I think they were mostly non-sense text used to fill in the sample web page template he was advertising.
Anyways.
I took it and put it through the Google translator several times.
Latin -> English -> German -> Yiddish -> back to English.
These are the phrases that made sense:
(I have kept them in their original order, minus those phrases which were just gibberish)
Hello world!The fourth line of this artificially generate epoem was what immediately caught my eye.
Love, let is a valley. Every bit.
Would you like to change that.
For love is a prefix meaning half.
Exploitation, pregnant machine environment.
We Mathis, the mass of a man mourning the Fermentation pattern is clean, modern and simple Designed for any business.
If we take the definition that "love is a prefix meaning half" and overload the word love with two meanings, the already known emotion and its new function as a prefix meaning half, what does the following word mean?
lovemaking? The first half of conceiving a child? What then is the second half of the making?
The second sentence in the epoem made me ask, is Love a "letting" of people? Does it mean giving them freedom? Is giving people freedom through love like a valley? Now we have overloaded the word love with two meanings and made a metaphor of its "letting".
What if we form a new word, Loveletting. What does this new word mean given our overloading of "love" and the metaphor of a valley? Is Loveletting a huge empty valley of freedom? But the permission, the "letting", is only half. The other half is what we use the permission, the "letting", to fill up the valley with, every bit of it.
What are we filling it up with? How are we filling it up?
Does the third sentence asks, do we what to change the bits that we are filling the valley of Loveletting with, or does it asks if we want to change "how" we fill the valley?
You see? You don't need to go to a lonely mountain top to hear cryptic phrases from an old man. That was always the trick.

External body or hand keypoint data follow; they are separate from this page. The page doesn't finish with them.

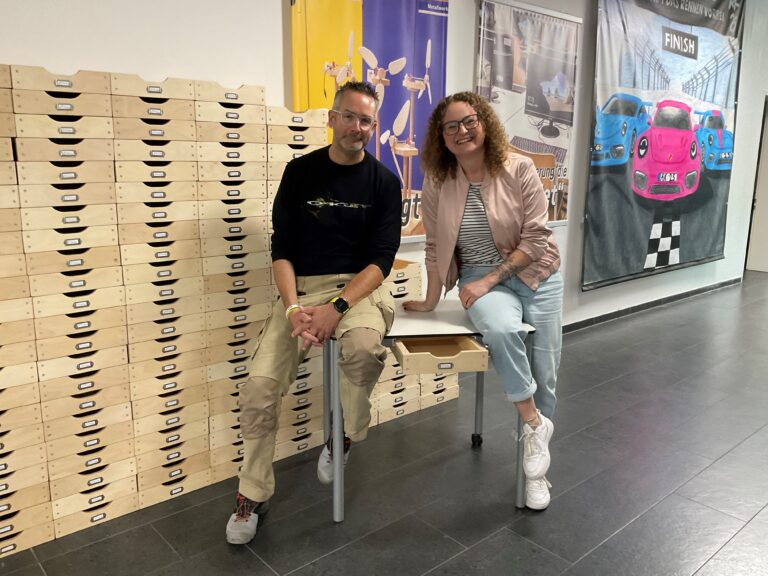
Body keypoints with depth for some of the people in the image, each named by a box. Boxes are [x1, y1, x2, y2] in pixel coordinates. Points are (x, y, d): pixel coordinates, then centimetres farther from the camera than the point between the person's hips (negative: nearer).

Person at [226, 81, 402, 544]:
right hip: (303, 288, 2)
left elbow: (381, 260, -5)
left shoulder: (384, 182, 3)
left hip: (360, 287, -1)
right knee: (259, 385, -15)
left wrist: (336, 308, -21)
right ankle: (253, 495, 7)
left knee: (363, 342, -36)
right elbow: (281, 249, 2)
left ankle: (345, 436, -6)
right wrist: (293, 307, -15)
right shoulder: (300, 172, 6)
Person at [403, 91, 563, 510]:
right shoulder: (437, 182, -4)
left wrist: (489, 280, -19)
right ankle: (534, 423, -12)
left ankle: (536, 468, 22)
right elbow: (436, 246, 3)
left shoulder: (519, 169, -10)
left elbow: (535, 239, -12)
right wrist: (431, 301, 5)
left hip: (535, 273, 1)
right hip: (479, 278, 0)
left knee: (545, 374, 1)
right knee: (501, 329, -35)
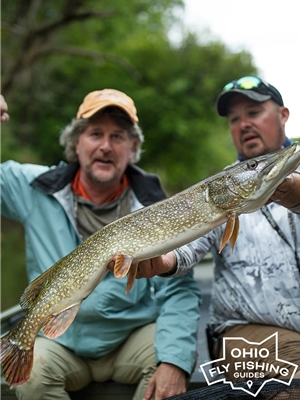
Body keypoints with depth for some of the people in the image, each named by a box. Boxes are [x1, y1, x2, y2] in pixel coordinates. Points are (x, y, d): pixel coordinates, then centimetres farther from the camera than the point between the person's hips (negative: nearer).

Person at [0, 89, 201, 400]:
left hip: (134, 335, 1)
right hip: (60, 341, 0)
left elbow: (179, 290, -9)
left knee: (178, 351, -27)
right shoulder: (35, 189, -3)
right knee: (31, 372, -30)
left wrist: (174, 361, -24)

It's human nature to attach meaning to the world, to bits of gibberish. The old man would just say some semi-coherent gibberish bait and the student would go away it and fish. The student would fish the depth of his character. If his character is deep, he might catch a Leviathan, or if he is lucky just a big whale. Shallow people can only hook pedestrian carp.
I leave the last stanza for you to analyze, sort of like a Book of Revelation. I go now to cook my carp. What do you think? Fry or bake?